Indralaya, lpmlimas.com – Acara sosialisasi pelecehan seksual dan diskusi terbuka mengenai LGBT yang dilaksanakan oleh Badan Eksekutif Mahasiswa (BEM) Keluarga Mahasiswa (KM) Fakultas Ilmu Sosial dan Ilmu Politik (FISIP) Universitas Sriwijaya (Unsri) di Gedung A FISIP lantai 2 Kampus Indralaya pada Sabtu, (09/11) berjalan dengan lancar.
Ersyah Hairunisah Suhada, selaku Koordinator Women Crisis Center (WCC) Palembang, untuk bertukar pikiran terkait pelecehan seksual dan LGBT yang bertujuan untuk menambah pemahaman mahasiswa lebih lanjut mengenai gender.

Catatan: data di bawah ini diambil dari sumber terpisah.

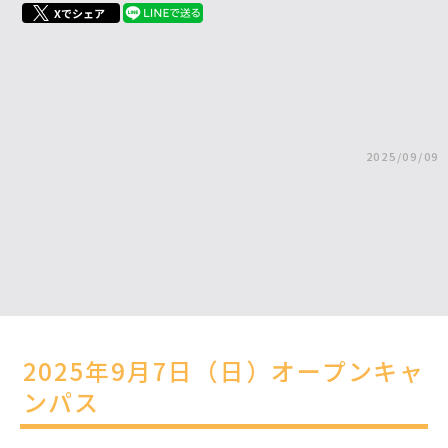
Xでシェア
2025/09/09
2025年9月7日（日）オープンキャ
ンパス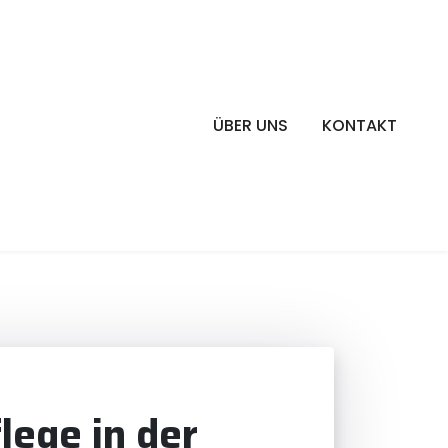
ÜBER UNS
KONTAKT
ege in der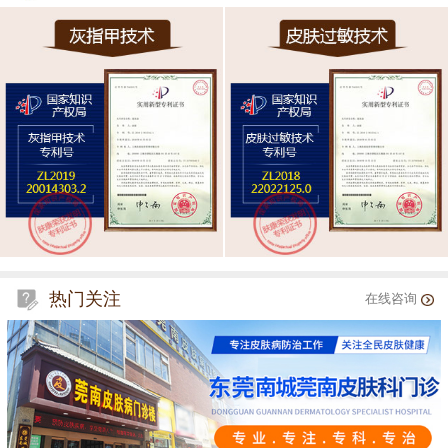
热门关注
在线咨询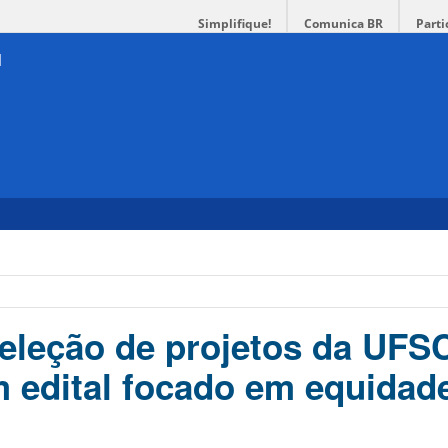
Simplifique!
Comunica BR
Parti
seleção de projetos da UFS
m edital focado em equidad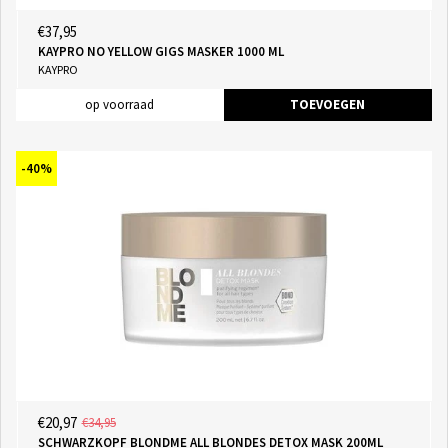
€37,95
KAYPRO NO YELLOW GIGS MASKER 1000 ML
KAYPRO
op voorraad
TOEVOEGEN
-40%
€20,97
€34,95
SCHWARZKOPF BLONDME ALL BLONDES DETOX MASK 200ML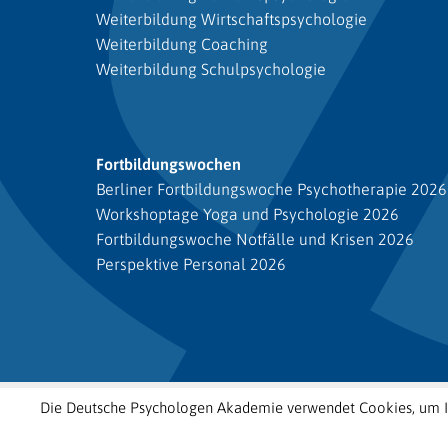
Weiterbildung Wirtschaftspsychologie
Weiterbildung Coaching
Weiterbildung Schulpsychologie
Fortbildungswochen
Berliner Fortbildungswoche Psychotherapie 2026
Workshoptage Yoga und Psychologie 2026
Fortbildungswoche Notfälle und Krisen 2026
Perspektive Personal 2026
Die Deutsche Psychologen Akademie verwendet Cookies, um Ih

Ersyah menegaskan pentingnya memahami perbedaan konsep antara seks, seksual, seksualitas, dan gender. Ia menyatakan, “Sebetulnya hari ini tuh yang ingin saya capai, pertama teman-teman itu paham dulu terkait konsep seks, seksual, seksualitas dan gender. Karena sebetulnya, ketika kita tidak bisa memisahkan itu, otomatis kita tidak bisa bicara mengenai apa sih faktor dari terjadinya kekerasan pelecehan seksual, gitu kan,” jelasnya.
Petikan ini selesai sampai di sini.